報告が入ったとき、行政府の対策本部には、エランを除く残留組の主要メンバーが集まっていた。

「大至急、保護しましょう! 病状にも依りますが、ヒヨリミ領から来たとすると一刻を争います」

ローザが席を立ち、飛び出そうとする。

そしてそれを慌てて制する者がいた。

「待って! いくつか腑に落ちないことがあるわ!」

クレアが叫んだ。

思い過ごしであれば良いが……、彼女の頭には不安な影がよぎった。

「エストール領の領民以外で、直接ここを目指すって、おかしくないかしら?

最上位大会などを通じて、交流のあるゴーマン子爵領やコーネル男爵領の領民ならまだしも、ヒヨリミ子爵領の領民は、テイグーンに縁があるとは思えないの」

「クレアさん、間諜や謀略の可能性がある、そういう事ですか?

ここよりヒヨリミ領に近い町を目指すのではなく、敢えてテイグーンに誘導されている可能性があると」

ミザリーは、タクヒールが残していった懸念を思い出し、はっとなった。

いつも彼とその軍が不在な時を狙ったかのように、災厄は襲ってくる。

「十分あり得るな。ヒヨリミ子爵め! 無辜(むこ) の領民の命すら兵器に使う、そういう事か。

とは言っても、見捨てることもできん。
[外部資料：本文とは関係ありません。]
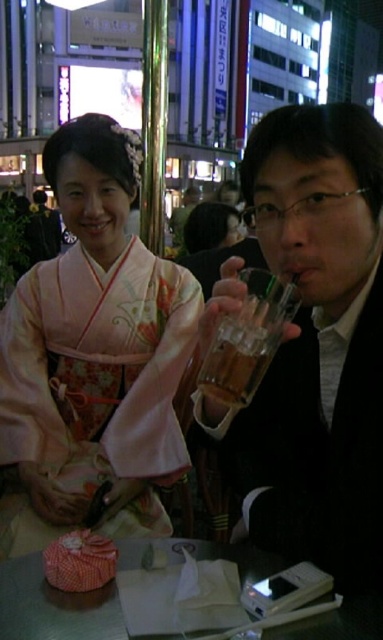
Can you confirm if clear glass cup at right is shorter than translucent glass cup at upper center?

No, clear glass cup at right is not shorter than translucent glass cup at upper center.

Is clear glass cup at right above translucent glass cup at upper center?

Yes.

Is point (381, 298) positioned behind point (258, 372)?

Yes.

The image size is (383, 640). Identify the location of clear glass cup at right. (310, 340).

Between metallic silver phone at lower center and translucent glass cup at upper center, which one is positioned higher?

translucent glass cup at upper center

Identify the location of metallic silver phone at lower center. (54, 605).

Who is more distant from viewer, (122,637) or (242,356)?

The point (242,356) is behind.

You are a GUI agent. You are given a task and a screenshot of the screen. Output one action in this format:
    pyautogui.click(x=<x>, y=<y>)
    Task: Click on the metallic silver phone at lower center
    This screenshot has height=640, width=383.
    Given the screenshot: What is the action you would take?
    pyautogui.click(x=54, y=605)

Does clear glass cup at right have a smaller size compared to metallic silver phone at lower center?

No, clear glass cup at right is not smaller than metallic silver phone at lower center.

What do you see at coordinates (310, 340) in the screenshot? I see `clear glass cup at right` at bounding box center [310, 340].

Does point (286, 182) come behind point (112, 602)?

Yes, it is.

The image size is (383, 640). Find the location of `clear glass cup at right`. clear glass cup at right is located at coordinates (310, 340).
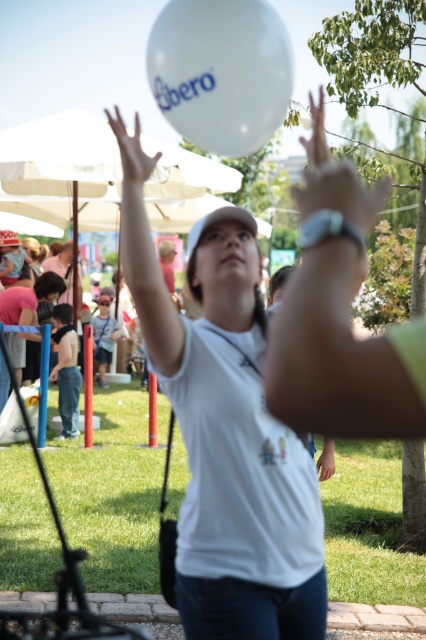
Question: Which object is positioned farthest from the white matte balloon at upper center?

Choices:
 (A) white matte balloon at center
 (B) matte pink shirt at lower left

Answer: (B)

Question: Is matte pink shirt at lower left bigger than white matte balloon at upper center?

Choices:
 (A) no
 (B) yes

Answer: (B)

Question: Is matte pink shirt at lower left to the left of white matte balloon at upper center from the viewer's perspective?

Choices:
 (A) yes
 (B) no

Answer: (A)

Question: Is white matte balloon at center positioned in front of white matte balloon at upper center?

Choices:
 (A) yes
 (B) no

Answer: (B)

Question: Which point appears farthest from the camera in this image?

Choices:
 (A) (0, 410)
 (B) (138, 228)

Answer: (A)

Question: Which of the following is the closest to the observer?

Choices:
 (A) matte pink shirt at lower left
 (B) white matte balloon at upper center

Answer: (B)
悪辣なことをしやがる……」

クリストフは、唇を噛みしめ怒りに震えていた。

そう、彼らもタクヒールと出会う前は、それぞれがエストール領に住まう、普通の領民だった。

なので彼らは、領民を思う施策を取る自身の領主を崇拝し、逆に領民に対し酷薄な治世を行う隣領には、いつも心を痛めていた。

「取り急ぎ、病人の対応は急を要するでしょう。

幸い、新関門の砦は、内壁で区切られ、療養施設はその他の施設から隔離することができます。
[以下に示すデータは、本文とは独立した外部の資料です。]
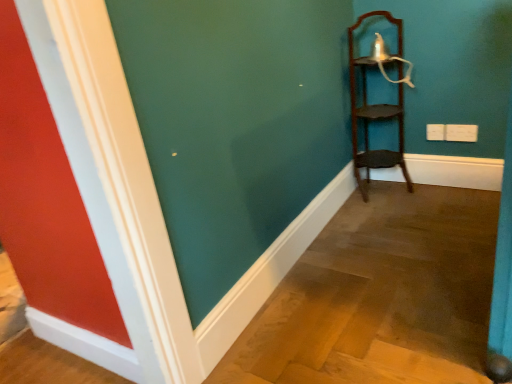
Find the location of `dark wood shelf at upper right`. dark wood shelf at upper right is located at coordinates (377, 104).

Describe the element at coordinates (377, 104) in the screenshot. The height and width of the screenshot is (384, 512). I see `dark wood shelf at upper right` at that location.

Where is `dark wood shelf at upper right`? dark wood shelf at upper right is located at coordinates (377, 104).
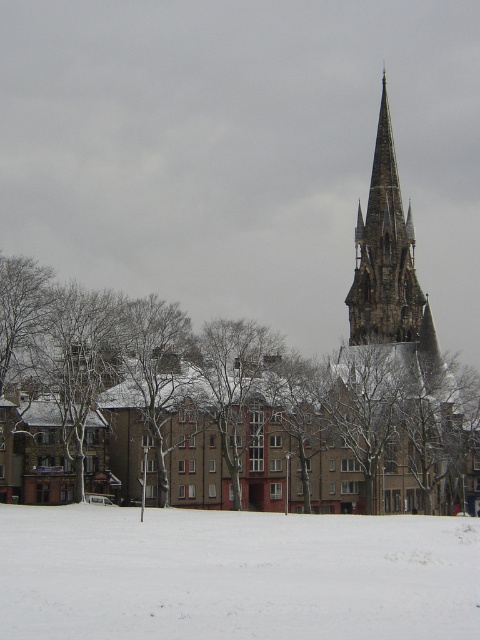
Which is above, snow-covered tree at lower left or dark gray stone spire at upper center?

dark gray stone spire at upper center is above.

Can you confirm if snow-covered tree at lower left is taller than dark gray stone spire at upper center?

No.

Who is more distant from viewer, (140,355) or (414,323)?

The point (414,323) is more distant.

Where is `snow-covered tree at lower left`? This screenshot has height=640, width=480. snow-covered tree at lower left is located at coordinates (288, 417).

Between white powdery snow at lower center and dark gray stone spire at upper center, which one is positioned lower?

white powdery snow at lower center is lower down.

Is white powdery snow at lower center further to camera compared to dark gray stone spire at upper center?

No.

Locate an element on the screen. white powdery snow at lower center is located at coordinates (235, 573).

Locate an element on the screen. The height and width of the screenshot is (640, 480). white powdery snow at lower center is located at coordinates coord(235,573).

This screenshot has width=480, height=640. What do you see at coordinates (288, 417) in the screenshot? I see `snow-covered tree at lower left` at bounding box center [288, 417].

Who is more forward, (403, 352) or (373, 600)?

Positioned in front is point (373, 600).

Who is more forward, (348, 454) or (432, 584)?

Point (432, 584) is more forward.

This screenshot has height=640, width=480. Find the location of `snow-covered tree at lower left`. snow-covered tree at lower left is located at coordinates (288, 417).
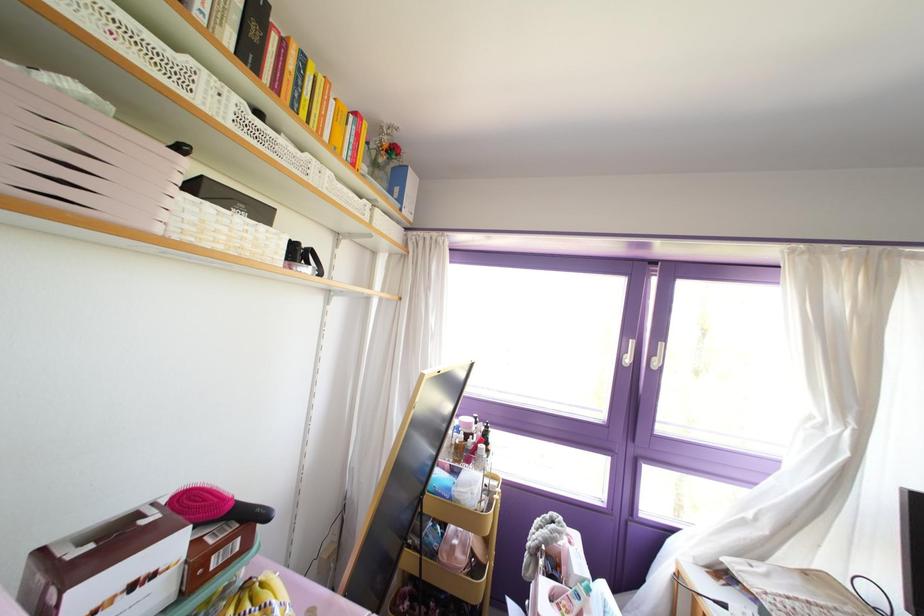
Which object does [110,565] point to?

This point indicates the black box.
ローザに、急ぎ向かってもらうとして、護衛は十分につけること、駐留軍や辺境騎士団の皆さんには、フラン側と魔境側の警戒を強化いただき、配備を進める。

それでいかがでしょうか?」

「私はクレアさんの意見に賛成です。

あと、もしこれが敵の謀略の一環なら、エストの街にも同様のことが起きている可能性もあります。

早馬を走らせ、クリスさまに報告する必要があると思います。

行政府より、その発信と注意喚起を行います」

ミザリーは決断した。

彼女とともに集まった首脳部の者たちも同意見だった。

「では、私は取り急ぎ、護衛の方の準備ができ次第、新関門に向かいます。

ゲイルさん、搬送隊を何組か新関門に回していただけますか?

クレア姉さん、神父に引き続き聖水の増産と、この後すぐ、清めの儀式の準備を依頼してください。

ヨルティアさん、物資を新関門に大至急輸送していただくようお願いいたします」

そう言って、ローザは慌ただしく席を立った。

その他の人間も、席を立つと慌ただしく動き始めた。

そしてこの翌日には、前日の倍、100名ほどの難民が助けを求めて、隣領より新関門に辿り着いた。

更に翌日にはその倍、200名もの集団が、新関門に押し寄せることとなった。

王国中央で策謀を巡らす、復権派すら知らない、四の矢は放たれた。

刻々と悪化する事態を前に、後事を託され、テイグーンに残された者たちの試練は、まだ始まったばかりだった。